Having started playing around with Pytorch, I thought about neat workflow for playing around with learning rates.
I’d set up a training loop, run it inside a Jupyter notebook and watch the loss plot updated in real time (using IPython.display.clear_output
and display
to redraw the plot). Once the LR stops going down, I’d hit I I
to interrupt the kernel, go back to the cell that defines the optimizer, create a new one with a different learning rate, and re-run my training loop on the same model, continuing where it left off.
Since the loss values are stored in a separate array, the plot would just keep going, the model instance is also kept around as only the optimizer changes, without the need for any checkpoint saving/loading/lr decay/etc. or any other programmer overhead.

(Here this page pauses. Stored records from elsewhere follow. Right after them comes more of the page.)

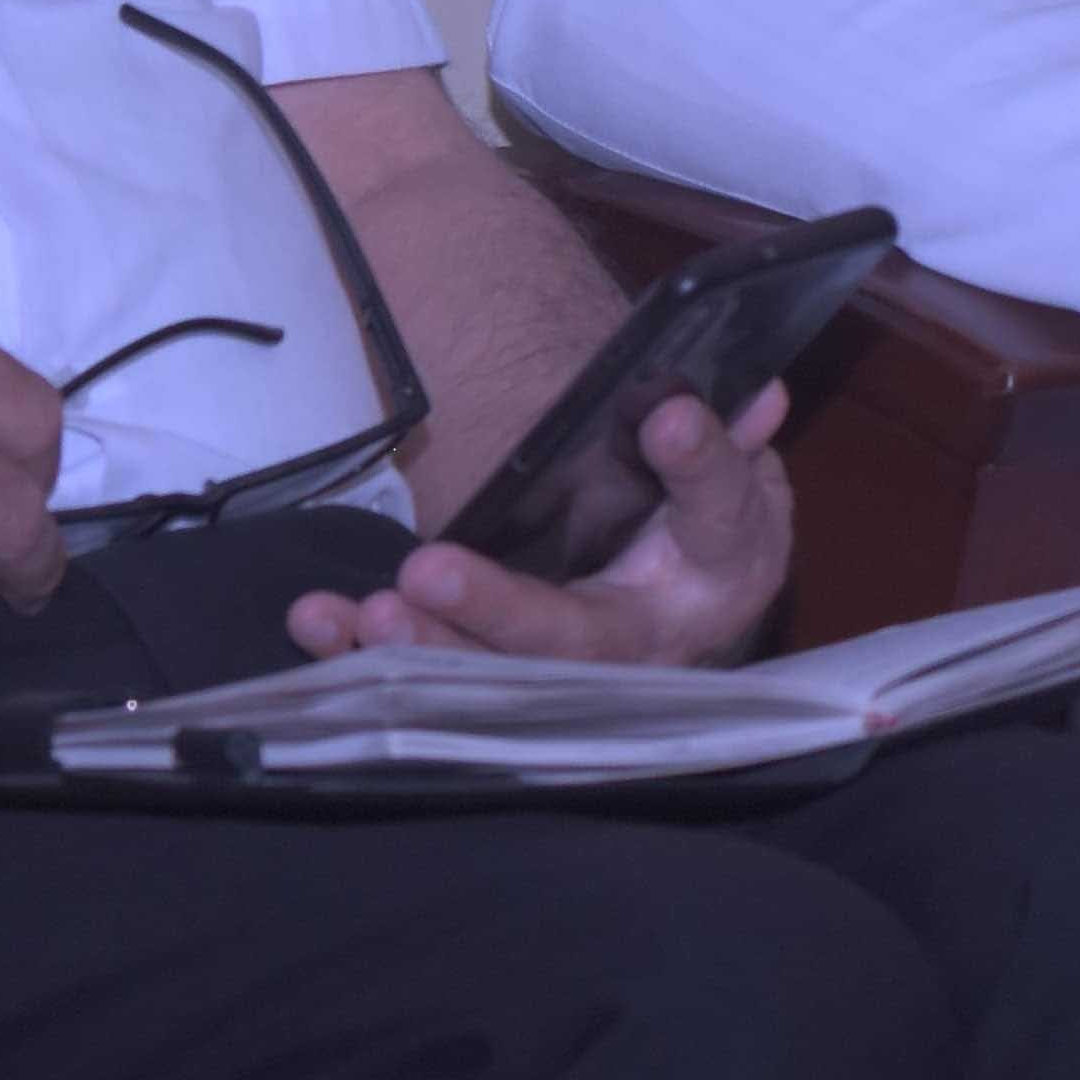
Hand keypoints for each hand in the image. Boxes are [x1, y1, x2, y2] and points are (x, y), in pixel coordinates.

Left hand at [285, 386, 795, 667]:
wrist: (693, 607)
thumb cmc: (704, 532)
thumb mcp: (732, 482)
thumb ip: (727, 443)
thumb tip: (759, 394)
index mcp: (721, 565)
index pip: (717, 509)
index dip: (697, 465)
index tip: (665, 418)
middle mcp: (651, 639)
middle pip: (579, 638)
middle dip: (500, 612)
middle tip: (428, 572)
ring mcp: (577, 677)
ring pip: (500, 679)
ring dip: (428, 648)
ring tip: (371, 612)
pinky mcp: (506, 685)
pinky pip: (436, 682)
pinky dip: (368, 653)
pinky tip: (321, 619)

Now the question is, is it safe to interrupt training (.backward()
and .step()
) at arbitrary points in time with a KeyboardInterrupt
exception, or am I risking a possibly corrupt state somewhere deep down as the model is being updated?
If so, what would you guys recommend to make this safe? The only thing I’ve thought of so far is to wrap the batch in a try/catch
so that the interrupt doesn’t stop in the middle of the minibatch, but still stops training in a safe way. Do you guys do this, or have any other tips for interactively playing with a network during training?
Coming from TensorFlow, an interactive workflow like this feels like a breath of fresh air.